Data for review below:

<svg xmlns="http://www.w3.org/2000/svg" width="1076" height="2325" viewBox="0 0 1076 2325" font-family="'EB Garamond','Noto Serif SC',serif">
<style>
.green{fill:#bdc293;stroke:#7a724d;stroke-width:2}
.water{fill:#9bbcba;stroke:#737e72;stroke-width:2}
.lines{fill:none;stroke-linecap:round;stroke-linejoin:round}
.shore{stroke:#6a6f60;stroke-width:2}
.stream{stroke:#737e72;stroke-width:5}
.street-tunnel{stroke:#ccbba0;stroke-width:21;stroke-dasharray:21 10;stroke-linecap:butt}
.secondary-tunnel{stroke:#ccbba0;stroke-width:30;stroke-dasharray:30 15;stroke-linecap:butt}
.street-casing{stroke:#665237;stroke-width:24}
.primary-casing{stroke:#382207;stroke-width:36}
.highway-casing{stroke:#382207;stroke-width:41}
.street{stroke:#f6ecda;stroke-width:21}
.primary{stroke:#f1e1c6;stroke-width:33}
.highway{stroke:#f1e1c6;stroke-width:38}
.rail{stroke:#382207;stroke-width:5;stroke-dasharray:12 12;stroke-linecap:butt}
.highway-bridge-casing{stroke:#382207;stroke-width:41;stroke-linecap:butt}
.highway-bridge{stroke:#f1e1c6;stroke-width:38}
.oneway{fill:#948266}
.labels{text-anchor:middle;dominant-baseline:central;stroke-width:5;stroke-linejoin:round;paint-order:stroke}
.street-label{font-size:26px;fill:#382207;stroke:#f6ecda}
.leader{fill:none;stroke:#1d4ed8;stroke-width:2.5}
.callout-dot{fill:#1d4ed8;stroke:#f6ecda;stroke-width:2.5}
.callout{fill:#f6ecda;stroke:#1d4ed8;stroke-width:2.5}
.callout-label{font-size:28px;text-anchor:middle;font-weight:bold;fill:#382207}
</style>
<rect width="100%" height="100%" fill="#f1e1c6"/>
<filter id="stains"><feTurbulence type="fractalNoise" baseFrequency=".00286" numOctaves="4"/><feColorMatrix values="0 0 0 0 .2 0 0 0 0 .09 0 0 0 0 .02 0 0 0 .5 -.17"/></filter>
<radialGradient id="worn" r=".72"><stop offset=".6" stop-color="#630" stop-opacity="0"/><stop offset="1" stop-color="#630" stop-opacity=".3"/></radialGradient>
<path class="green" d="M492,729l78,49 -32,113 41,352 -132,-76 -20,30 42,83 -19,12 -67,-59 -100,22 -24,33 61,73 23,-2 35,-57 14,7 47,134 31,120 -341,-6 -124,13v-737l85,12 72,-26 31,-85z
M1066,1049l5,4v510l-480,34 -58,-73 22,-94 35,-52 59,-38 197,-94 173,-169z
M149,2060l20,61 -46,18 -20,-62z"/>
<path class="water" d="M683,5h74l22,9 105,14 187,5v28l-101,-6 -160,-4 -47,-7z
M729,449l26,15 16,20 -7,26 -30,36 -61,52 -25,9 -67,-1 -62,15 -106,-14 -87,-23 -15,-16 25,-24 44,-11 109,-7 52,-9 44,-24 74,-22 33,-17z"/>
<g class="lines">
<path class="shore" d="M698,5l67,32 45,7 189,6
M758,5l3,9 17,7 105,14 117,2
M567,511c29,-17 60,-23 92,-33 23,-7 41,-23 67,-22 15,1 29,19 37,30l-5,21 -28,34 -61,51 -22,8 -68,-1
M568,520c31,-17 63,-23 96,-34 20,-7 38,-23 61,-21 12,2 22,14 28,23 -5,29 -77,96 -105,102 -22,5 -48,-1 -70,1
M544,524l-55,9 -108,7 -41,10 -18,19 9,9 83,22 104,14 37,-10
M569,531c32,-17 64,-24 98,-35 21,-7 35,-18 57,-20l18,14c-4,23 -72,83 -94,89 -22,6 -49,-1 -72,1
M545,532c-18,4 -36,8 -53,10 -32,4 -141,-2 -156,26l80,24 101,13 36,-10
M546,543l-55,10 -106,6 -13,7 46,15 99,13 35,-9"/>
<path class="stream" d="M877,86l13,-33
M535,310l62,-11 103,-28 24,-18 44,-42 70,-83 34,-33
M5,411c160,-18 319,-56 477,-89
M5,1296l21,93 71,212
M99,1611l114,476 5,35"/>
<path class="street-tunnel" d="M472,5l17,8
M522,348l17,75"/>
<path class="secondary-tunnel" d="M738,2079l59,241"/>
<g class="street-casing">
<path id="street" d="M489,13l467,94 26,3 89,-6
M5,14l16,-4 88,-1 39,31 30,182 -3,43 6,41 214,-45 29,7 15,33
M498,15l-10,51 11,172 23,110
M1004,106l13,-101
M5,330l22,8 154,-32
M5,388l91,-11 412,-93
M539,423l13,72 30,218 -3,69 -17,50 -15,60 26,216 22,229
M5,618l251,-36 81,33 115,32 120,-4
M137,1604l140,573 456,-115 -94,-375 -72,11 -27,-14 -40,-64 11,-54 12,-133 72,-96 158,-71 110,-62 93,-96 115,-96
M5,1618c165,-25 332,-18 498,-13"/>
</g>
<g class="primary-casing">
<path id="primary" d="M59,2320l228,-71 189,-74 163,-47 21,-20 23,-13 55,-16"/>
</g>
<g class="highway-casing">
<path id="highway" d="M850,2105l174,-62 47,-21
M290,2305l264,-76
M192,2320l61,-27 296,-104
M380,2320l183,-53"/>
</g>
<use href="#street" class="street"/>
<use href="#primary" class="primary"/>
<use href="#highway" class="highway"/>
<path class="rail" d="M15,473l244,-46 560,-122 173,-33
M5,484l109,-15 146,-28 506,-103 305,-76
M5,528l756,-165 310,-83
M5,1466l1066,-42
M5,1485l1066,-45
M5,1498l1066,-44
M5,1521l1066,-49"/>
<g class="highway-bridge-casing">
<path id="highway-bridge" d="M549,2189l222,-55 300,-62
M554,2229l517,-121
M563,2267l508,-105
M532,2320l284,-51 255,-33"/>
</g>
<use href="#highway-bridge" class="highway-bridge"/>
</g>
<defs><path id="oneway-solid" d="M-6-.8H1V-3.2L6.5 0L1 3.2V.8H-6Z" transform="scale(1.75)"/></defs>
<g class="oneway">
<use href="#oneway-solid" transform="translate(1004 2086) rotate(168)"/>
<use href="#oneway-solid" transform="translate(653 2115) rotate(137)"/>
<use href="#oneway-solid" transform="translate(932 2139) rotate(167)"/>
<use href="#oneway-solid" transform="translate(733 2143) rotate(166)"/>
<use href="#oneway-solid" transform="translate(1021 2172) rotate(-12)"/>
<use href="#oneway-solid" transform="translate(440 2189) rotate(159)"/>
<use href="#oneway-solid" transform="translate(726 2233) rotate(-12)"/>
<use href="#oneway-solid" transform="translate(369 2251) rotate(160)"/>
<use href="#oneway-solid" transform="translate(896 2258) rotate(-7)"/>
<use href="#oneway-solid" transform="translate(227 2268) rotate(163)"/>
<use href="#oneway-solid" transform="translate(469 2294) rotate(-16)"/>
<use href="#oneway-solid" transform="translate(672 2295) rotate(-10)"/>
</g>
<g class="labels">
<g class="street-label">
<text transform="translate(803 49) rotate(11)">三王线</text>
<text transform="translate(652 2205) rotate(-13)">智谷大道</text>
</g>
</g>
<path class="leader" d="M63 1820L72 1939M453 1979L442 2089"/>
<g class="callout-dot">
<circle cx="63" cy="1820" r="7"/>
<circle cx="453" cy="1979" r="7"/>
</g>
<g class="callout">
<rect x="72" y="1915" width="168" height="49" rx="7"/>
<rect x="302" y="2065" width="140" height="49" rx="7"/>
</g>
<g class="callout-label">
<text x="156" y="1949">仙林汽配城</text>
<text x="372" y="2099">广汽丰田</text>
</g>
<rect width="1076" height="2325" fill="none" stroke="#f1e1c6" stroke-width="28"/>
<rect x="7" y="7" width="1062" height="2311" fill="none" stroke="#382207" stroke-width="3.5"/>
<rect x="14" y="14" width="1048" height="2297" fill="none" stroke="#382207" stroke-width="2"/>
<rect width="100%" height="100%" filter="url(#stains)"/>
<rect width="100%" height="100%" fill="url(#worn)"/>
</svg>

End of Data for review.

# [Try it]
Find "linejoin" in the preceding records. Copy each line that holds it.

# [Exercise output]
.lines{fill:none;stroke-linecap:round;stroke-linejoin:round}
.labels{text-anchor:middle;dominant-baseline:central;stroke-width:5;stroke-linejoin:round;paint-order:stroke}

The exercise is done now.